**ACTIVIDADES**
A – Según el texto dado, ¿por qué una chica de 30 o 40 años no echa de menos la democracia ni los derechos humanos? Responde en una a tres oraciones.
B – Indica si cada afirmación coincide con el texto dado. Responde sí o no y cita entre comillas las palabras del texto que lo deciden.
(i) El partido cuenta con 95 millones de miembros.
(ii) En 2015 ya existía el mismo nacionalismo que ahora.
(iii) El partido solo está presente en las altas instancias.
C – De acuerdo con el texto dado, ¿qué tres cosas han aumentado en los últimos años?

**TEXTO DADO**
****************************************

R. No. Pero a la gran mayoría no les importa. Una chica de 30 o 40 años, por ejemplo, sabe que sus padres y abuelos pasaron hambre y que ahora pueden comer, viajar y comprarse el último modelo de iPhone. No echan de menos una democracia o derechos humanos porque nunca los tuvieron. Viven bien.
P. ¿Creen en el régimen o simplemente se resignan?
R. Hay una generación joven que está convencida de que el Partido Comunista es lo mejor, y que no hay otra posibilidad. Hay 95 millones de los 1.400 que pertenecen al partido, y este está infiltrado en todos los órdenes de la sociedad, desde el barrio y la comunidad de vecinos, hasta las altas instancias. En los últimos años, han apretado las tuercas: más censura, más control y más nacionalismo. Saben que son una potencia, se lo creen, y hacen alarde de ello. Cuando yo llegué en 2015 no era así. Querían ocupar un lugar en el mundo, pero ahora hay un viraje. Todos los engranajes están destinados a que se crean que lo que tienen es lo mejor, como en la España de Franco. Se necesita ser muy valiente e incluso insensato para echar a perder tu vida si sabes que puedes desaparecer, que te pueden encarcelar y hacer la vida imposible. El que no está convencido tiene que sobrevivir. Pero la mayoría lo están.

****************************************

[Registros de un conjunto de datos]
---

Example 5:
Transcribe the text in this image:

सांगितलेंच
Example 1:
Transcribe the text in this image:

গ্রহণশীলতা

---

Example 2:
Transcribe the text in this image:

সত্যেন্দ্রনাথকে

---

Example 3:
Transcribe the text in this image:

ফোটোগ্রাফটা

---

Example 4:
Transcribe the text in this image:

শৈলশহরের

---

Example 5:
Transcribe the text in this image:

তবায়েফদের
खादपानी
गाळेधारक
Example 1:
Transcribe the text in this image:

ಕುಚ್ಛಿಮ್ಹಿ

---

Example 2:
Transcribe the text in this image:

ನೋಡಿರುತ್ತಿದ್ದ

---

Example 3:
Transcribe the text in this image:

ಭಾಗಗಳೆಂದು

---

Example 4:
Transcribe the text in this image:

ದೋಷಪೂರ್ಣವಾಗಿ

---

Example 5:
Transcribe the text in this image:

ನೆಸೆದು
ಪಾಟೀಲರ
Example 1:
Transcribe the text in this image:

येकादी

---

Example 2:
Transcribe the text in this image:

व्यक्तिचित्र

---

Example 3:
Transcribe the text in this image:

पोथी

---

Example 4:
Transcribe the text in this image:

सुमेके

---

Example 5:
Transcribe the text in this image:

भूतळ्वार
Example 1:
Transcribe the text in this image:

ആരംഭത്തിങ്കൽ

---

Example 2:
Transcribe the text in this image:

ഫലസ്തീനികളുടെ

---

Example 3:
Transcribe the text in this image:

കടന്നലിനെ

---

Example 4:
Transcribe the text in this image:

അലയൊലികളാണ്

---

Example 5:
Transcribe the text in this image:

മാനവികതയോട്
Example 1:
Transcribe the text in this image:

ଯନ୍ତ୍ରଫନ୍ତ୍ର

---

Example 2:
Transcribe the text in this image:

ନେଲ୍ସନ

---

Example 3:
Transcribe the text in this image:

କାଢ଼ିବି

****************************************

**SOLUCIONES**
A – No los echa de menos porque nunca los tuvo. Además, sabe que sus padres y abuelos pasaron hambre, mientras que ella ahora puede comer, viajar y comprarse el último modelo de iPhone.

B –
(i) Sí: "Hay 95 millones de los 1.400 que pertenecen al partido".
(ii) No: "Cuando yo llegué en 2015 no era así."
(iii) No: "está infiltrado en todos los órdenes de la sociedad, desde el barrio y la comunidad de vecinos, hasta las altas instancias".

C – La censura, el control y el nacionalismo.